Mom's sister Fran was also a nurse, but after obtaining her nursing certification, she professed Holy Orders and became a Marist Missionary nun. She joined the missions when it was a possibility that she would never see her nuclear family again. She was sent to Papua New Guinea, where she was instrumental in establishing a mission hospital. When emphysema made it impossible to live in Papua New Guinea, she went to Australia where she worked in one of the first AIDS hospice programs, caring for terminal patients. Aunt Fran was diagnosed with cancer and returned to the Marist Mother House in Massachusetts, where she died in 2004. The last years of her life were dedicated to prayer and to writing her mission experiences down for posterity.

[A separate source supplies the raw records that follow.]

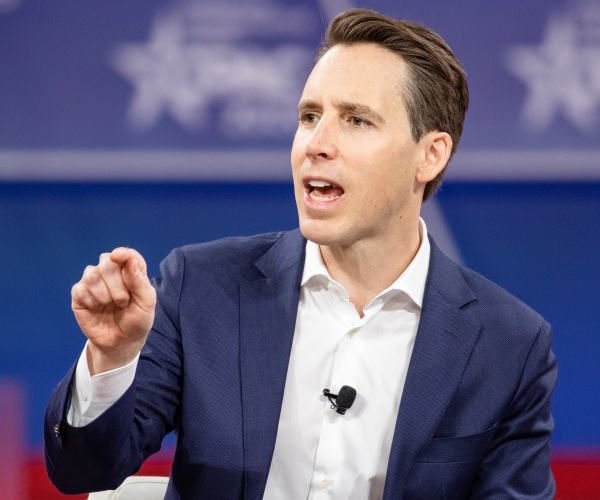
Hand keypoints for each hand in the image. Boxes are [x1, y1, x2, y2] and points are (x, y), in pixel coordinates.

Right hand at [71, 247, 156, 374]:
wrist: (122, 342)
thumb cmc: (137, 320)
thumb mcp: (146, 303)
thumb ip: (139, 281)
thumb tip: (128, 259)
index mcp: (131, 270)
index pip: (127, 254)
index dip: (123, 254)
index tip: (119, 257)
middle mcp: (111, 272)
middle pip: (107, 262)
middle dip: (117, 284)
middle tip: (123, 302)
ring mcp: (93, 281)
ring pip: (92, 273)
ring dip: (104, 293)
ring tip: (110, 305)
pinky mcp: (79, 294)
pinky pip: (80, 288)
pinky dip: (91, 300)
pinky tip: (96, 308)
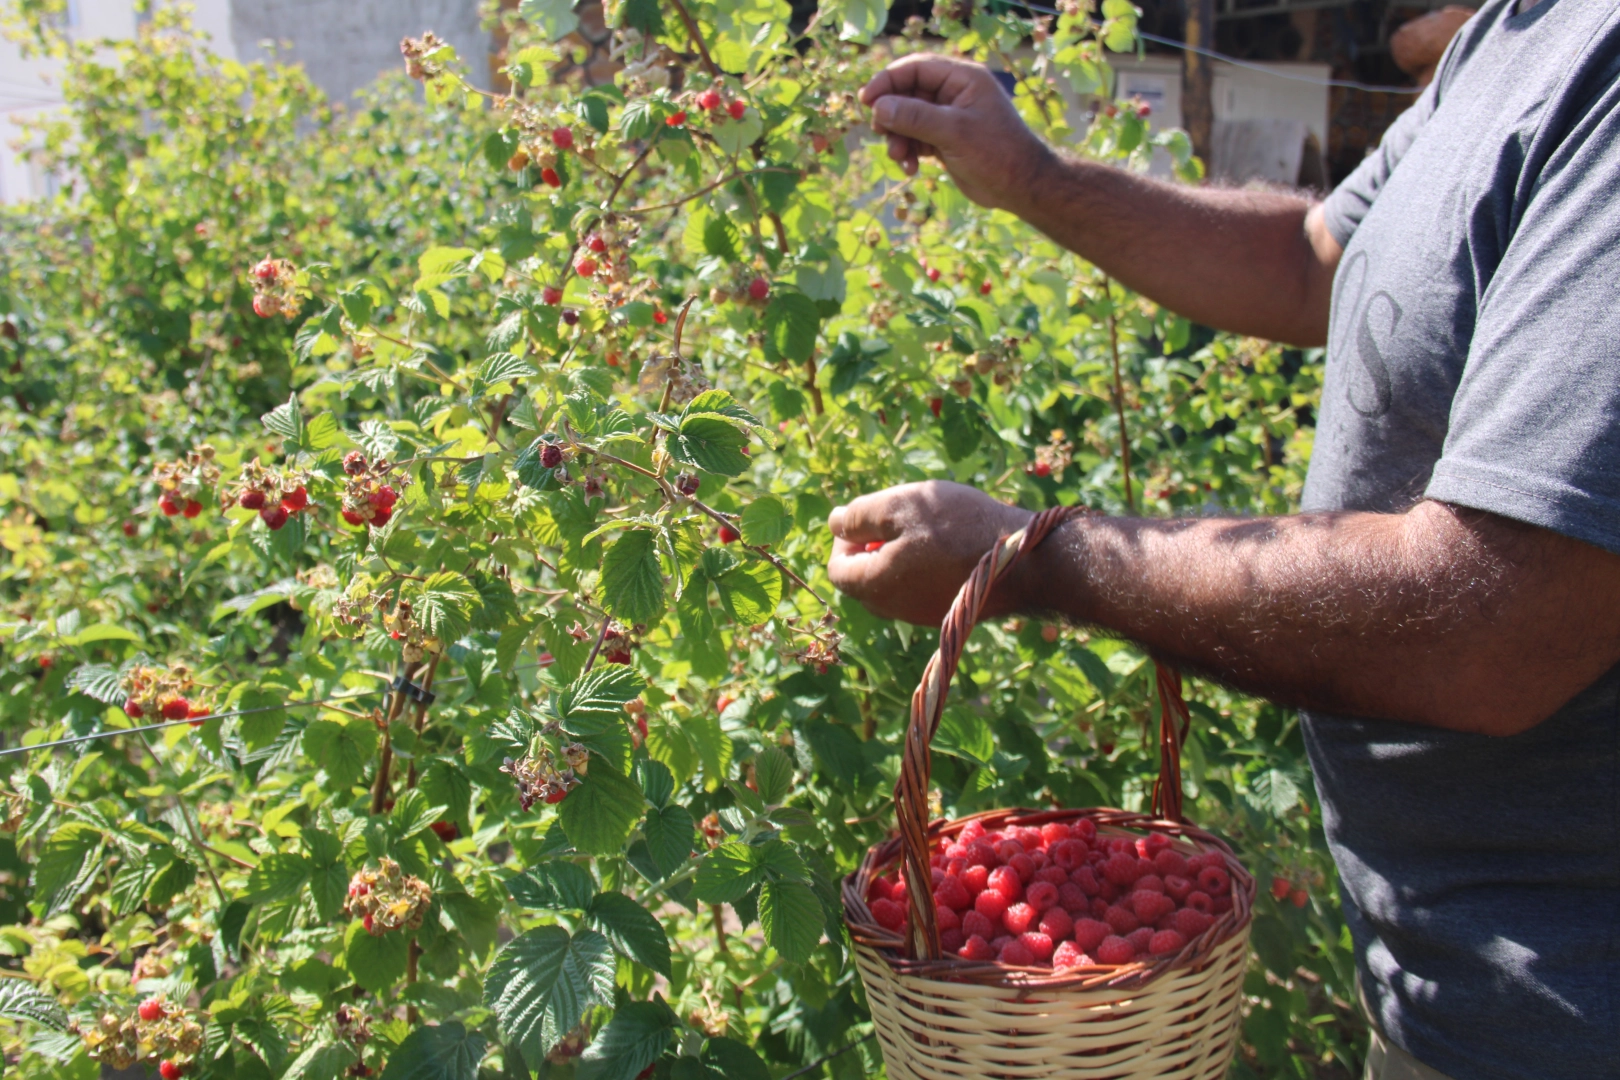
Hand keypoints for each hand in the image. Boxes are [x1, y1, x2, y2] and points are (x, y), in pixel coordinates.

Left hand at [827, 481, 1034, 625]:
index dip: (843, 539)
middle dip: (869, 548)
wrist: (1023, 559)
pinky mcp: (946, 611)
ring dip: (895, 557)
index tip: (868, 517)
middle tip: (896, 520)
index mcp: (875, 586)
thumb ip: (859, 515)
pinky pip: (917, 591)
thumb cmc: (958, 527)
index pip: (836, 570)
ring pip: (891, 586)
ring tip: (923, 529)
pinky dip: (919, 569)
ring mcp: (922, 614)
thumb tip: (834, 523)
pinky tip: (946, 545)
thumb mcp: (901, 506)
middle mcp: (894, 610)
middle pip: (862, 581)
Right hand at [859, 54, 1051, 210]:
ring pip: (908, 119)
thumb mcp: (954, 132)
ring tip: (900, 157)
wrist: (1020, 187)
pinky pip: (915, 139)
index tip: (866, 100)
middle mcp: (954, 93)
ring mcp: (948, 117)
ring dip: (898, 138)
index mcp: (962, 78)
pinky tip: (911, 168)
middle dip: (891, 114)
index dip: (888, 81)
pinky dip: (908, 152)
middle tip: (880, 132)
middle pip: (907, 93)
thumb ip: (916, 117)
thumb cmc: (997, 153)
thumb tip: (879, 107)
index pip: (916, 68)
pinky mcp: (945, 140)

Mom was an executive secretary at Johnson & Johnson when she left the workforce to be a mom. After all four of us kids were in school full time, she went back to work, first part time and then full time. Mom's primary jobs were wife and mother, her work outside the home was just to help make ends meet. My mom, with my dad, created the best home any kid could ever ask for. We had the house that all the friends loved to come to. We had a pool in the backyard, and mom and dad threw amazing parties! New Year's Eve, St. Patrick's day, and two big birthday parties; one in the winter for my brother, sister and dad, and one in the late spring for me, my sister and mom.
Amazing, strong, accomplished women, those Dunn girls. It did me good to put their pictures back on display in my home. They remind me of who and where I come from. I am in a difficult place right now. On a journey that is hard, and wears me down.
But I have the Dunn women to look at and look up too. And I know the legacy of strength and service they provided is a road map for me through these hard times.